The above is my understand of the original MVC design, as defined by the GoF and others around that time. Since then, Microsoft and others have redefined it, and let the Controller or a Manager contain all the logic and the Model contains only data fields, no logic functions. However, my understanding of the OO idea is that objects contain both data and functions that operate on that data, this is why I chose the above approach of putting pure logic into the model.

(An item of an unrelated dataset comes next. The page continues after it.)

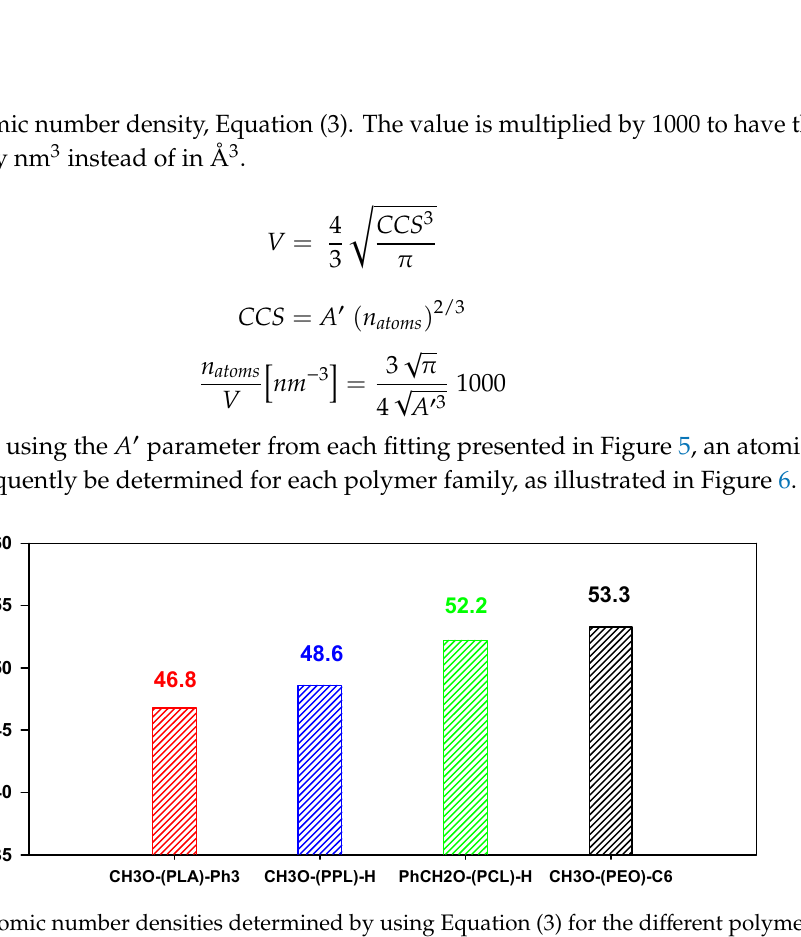
Figure 6. Atomic number densities determined by using Equation (3) for the different polymers.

A few other coding rules applying to all layers:

 *

   I try to make the code as dense as possible, that the code lines
   only show what I really try to accomplish and don't have a lot of
   technical bits and bolts.

 *

   Error handling

     o Exceptions and errorCalbacks
     o The function where the error appears first is responsible for
       creating a user-readable string for it. Other, higher-level
       functions only wrap it when they can add substantially important
       information for the end user.
     o Errors are generally passed up unchanged, up to a level that
       knows what to do with it. Either it can recover, then the error
       is handled on that layer where it can implement an alternative
       fallback. Or the error is shown to the user, then it's handled
       at the controller level which triggered the whole action. This
       allows me to have a different error UI depending on whether I'm
       in a main window (e.g. as error popup), dialog (e.g. error
       message shown inline), or in an automatic function (e.g. errors
       are startup not shown, but the feature is deactivated).


Example:

There might be an Account object that can read the username (and possibly password) from a preference, and has a function login(successCallback, errorCallback) that contacts a server. If the server accepted the credentials, successCallback is called, otherwise errorCallback(ex) with a specific reason (as error code and user-readable string) of why login failed. The Controller, on startup, checks with the Account object whether we have any stored credentials, and if so, asks to login() directly at startup. If it fails, it doesn't show an error, to not both the user, but we'll simply be logged out. It it succeeds, the successCallback that the Controller passed in then updates the UI to show the logged-in state. Or alternatively a generic "logged-in" observer that the Controller had hooked up between Model and View does that. If we're not logged in and the user clicks to log in, the Controller asks the View to show the login UI. The View returns the values, and the Controller passes them to Account and calls login() and updates the View. If now the errorCallback is called, then the Controller will call a View function to show the error. Or better yet, the login dialog shows the error inline.